---
id: "prereq-tacit-vs-explicit-knowledge-d6"
type: "prereq"
source_timestamps: ["§ Where and When to Use Generative AI"]
tags: ["knowledge-management", "epistemology"]
related: ["concept-knowledge-type-tacit-vs-explicit", "framework-gen-ai-deployment"]
reason: "Forms the horizontal axis of the core strategic framework."
source_url: "https://hbr.org/2025/11/the-gen-ai-playbook-for-organizations"
source_title: "The Gen AI Playbook for Organizations"
sources: ["agentic"]
sourceVaultSlug: "hbr-seg-agentic"
originDay: 6
articleStem: "hbr-cl-87-genai-playbook-orgs"
sourceUrl: "https://hbr.org/2025/11/the-gen-ai-playbook-for-organizations"

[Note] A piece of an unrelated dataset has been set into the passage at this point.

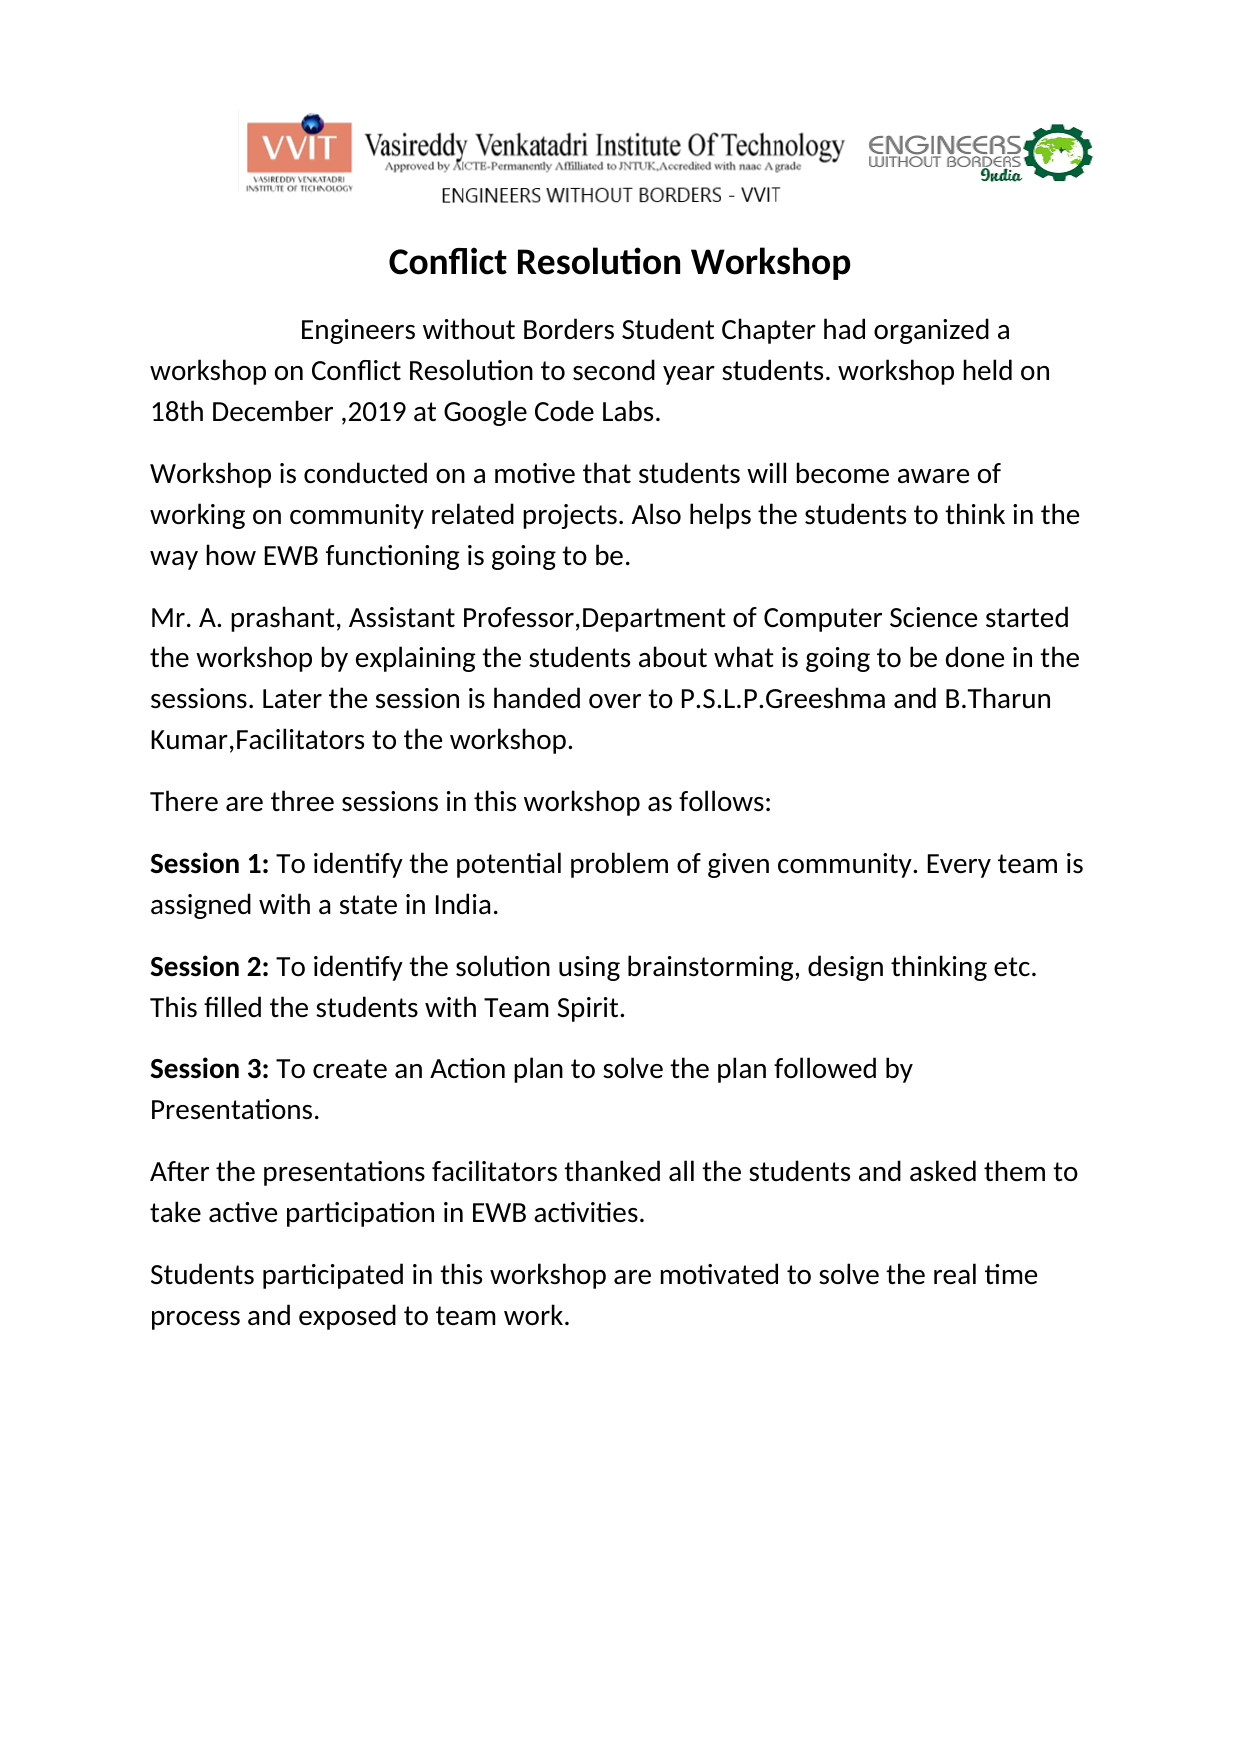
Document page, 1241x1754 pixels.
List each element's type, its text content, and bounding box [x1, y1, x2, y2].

sourceTitle: "The Gen AI Playbook for Organizations"
---
# Epistemology of Knowledge Work (Polanyi)

**Prerequisite knowledge.** While the authors define explicit and tacit knowledge within the text, a foundational grasp of **Michael Polanyi's** concept of *tacit knowledge* — that which cannot be easily codified or transferred ("we know more than we can tell") — helps one deeply understand why AI struggles in the [[concept-human-first-zone|Human-First]] and [[concept-creative-catalyst-zone|Creative Catalyst]] zones.

**Why it's required.** It forms the **horizontal axis** of the core [[framework-gen-ai-deployment|deployment framework]] (see [[concept-knowledge-type-tacit-vs-explicit]]). Subsequent knowledge-management literature explores the limits of codification and automation in tacit domains such as leadership, strategy, and therapy — the same domains the framework flags as resistant to full automation.